◆ Document segment ◆

The UN Decade on Healthy Ageing (2021-2030) offers new opportunities to contextualize our understanding on global aging within the existing scholarship as well as social, political and demographic change in our societies, which include new challenges arising from rising inequalities, conflicts, disasters, displacement, instability and precarity.
The anthropology of aging and gerontology more broadly, has only recently been turning its attention to the global south, while the closely related discipline of development studies has started to turn its attention to issues around aging. Ethnographic investigations into the lives of older women and men vividly convey the ways they encounter persistent ageism, neglect and abuse as well as the ways an ageing population has brought about transformative effects on generational relations, work, healthcare, and identity (Browne, Danely, Rosenow, 2021; Lynch and Danely, 2013). Development studies have also investigated into the transition trajectories of the older and identified policy and practices needed to protect the wellbeing of older women and men (Akerkar, 2022).
We argue for an increased collaboration between anthropology and development studies, so that new infrastructures and resources of support such as geriatric health care, pensions, work, health and wellbeing or development and humanitarian policy and practices are informed by local needs, knowledge and practices. Highlighting the diversity of global ageing is needed for supporting countries to rethink their approaches to inclusion, care, and empowerment of older people, particularly after the devastating effects of the Coronavirus Pandemic, which affected older people disproportionately by mortality and morbidity (Akerkar 2020).
This paper will map out the issues identified by the ‘anthropology of ageing’ and ‘development studies and ageing’ and justify the approach of combining these two distinct fields by situating the subject of global aging in the context of the recent trends, events and global developments.

◆ Dataset records ◆
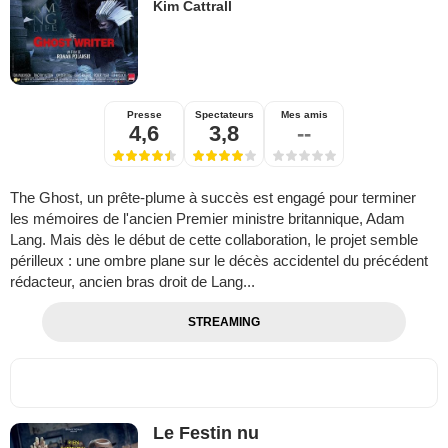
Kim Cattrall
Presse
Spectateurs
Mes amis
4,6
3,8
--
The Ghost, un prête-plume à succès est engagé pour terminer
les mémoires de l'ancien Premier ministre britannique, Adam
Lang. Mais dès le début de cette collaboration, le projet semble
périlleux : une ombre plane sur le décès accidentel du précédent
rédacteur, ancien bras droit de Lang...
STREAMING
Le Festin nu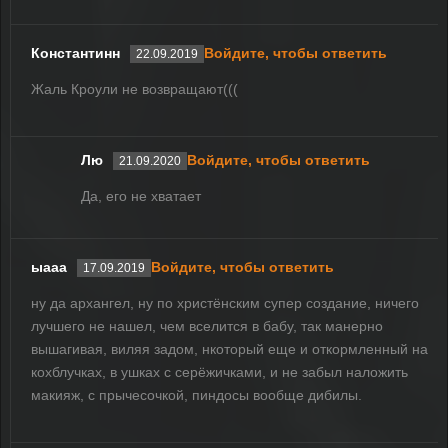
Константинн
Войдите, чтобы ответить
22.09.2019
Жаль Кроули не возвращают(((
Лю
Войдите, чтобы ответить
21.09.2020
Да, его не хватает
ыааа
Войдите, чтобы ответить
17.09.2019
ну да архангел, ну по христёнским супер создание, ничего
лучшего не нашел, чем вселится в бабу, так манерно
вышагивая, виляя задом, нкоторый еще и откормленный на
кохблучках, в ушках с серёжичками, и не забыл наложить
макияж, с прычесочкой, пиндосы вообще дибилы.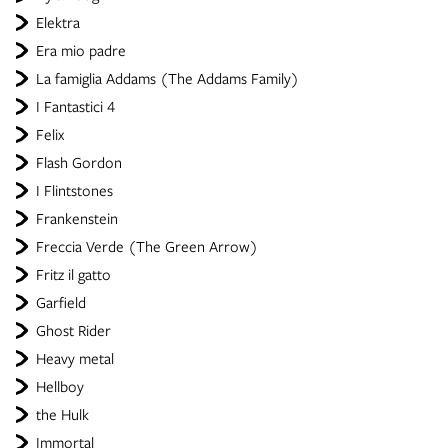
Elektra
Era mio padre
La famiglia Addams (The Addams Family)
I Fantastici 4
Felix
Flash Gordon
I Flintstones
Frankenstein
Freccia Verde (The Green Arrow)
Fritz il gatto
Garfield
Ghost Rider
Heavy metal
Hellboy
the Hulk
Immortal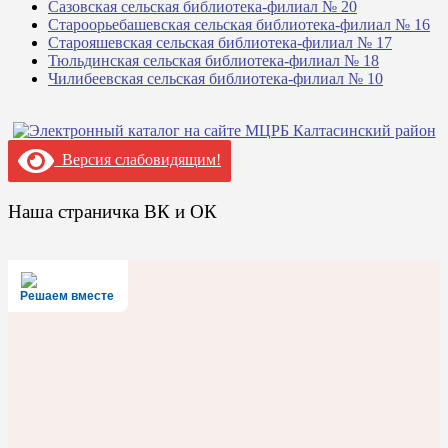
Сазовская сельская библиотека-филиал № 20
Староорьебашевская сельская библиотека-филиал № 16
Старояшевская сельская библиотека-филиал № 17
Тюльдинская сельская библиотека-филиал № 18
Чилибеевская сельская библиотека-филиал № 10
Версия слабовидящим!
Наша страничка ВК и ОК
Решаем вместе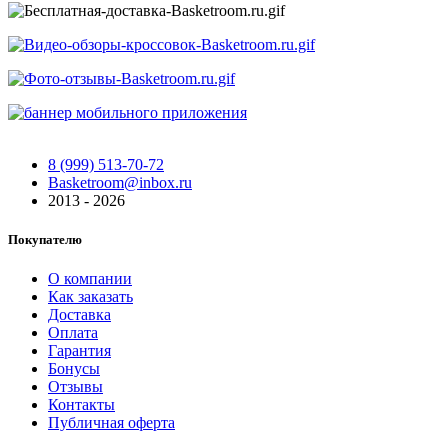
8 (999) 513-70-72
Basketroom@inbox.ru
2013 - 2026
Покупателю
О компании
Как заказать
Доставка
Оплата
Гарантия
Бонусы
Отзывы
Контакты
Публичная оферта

* * *

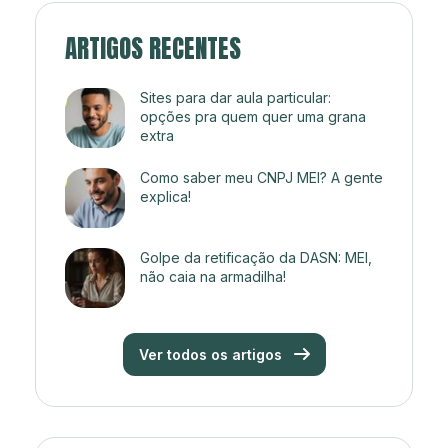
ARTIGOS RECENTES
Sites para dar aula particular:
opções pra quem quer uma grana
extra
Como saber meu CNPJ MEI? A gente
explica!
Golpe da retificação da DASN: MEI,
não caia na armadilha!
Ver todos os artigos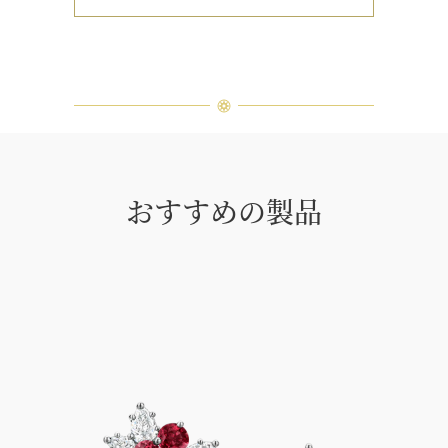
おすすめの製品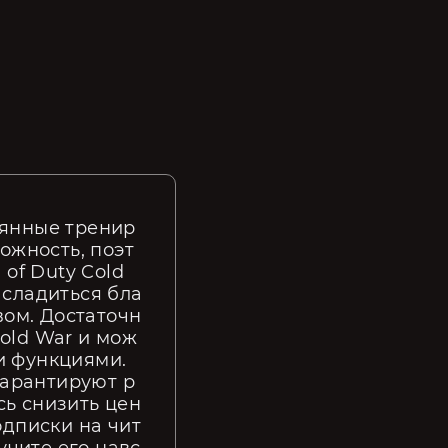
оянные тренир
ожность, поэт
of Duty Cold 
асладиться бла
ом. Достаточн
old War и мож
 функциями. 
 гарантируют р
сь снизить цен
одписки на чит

◆ What is being asked ◆
Answer these questions using the text on global aging.
(a) Which years does the UN Decade on Healthy Ageing span?
(b) Which discipline, closely related to the anthropology of aging, has started to turn its attention to issues around aging?
(c) What event affected older people disproportionately by mortality and morbidity?
The items come from a source separate from the text on global aging.

◆ Answer to the exercise ◆
(a) 2021-2030
(b) Development studies
(c) The Coronavirus Pandemic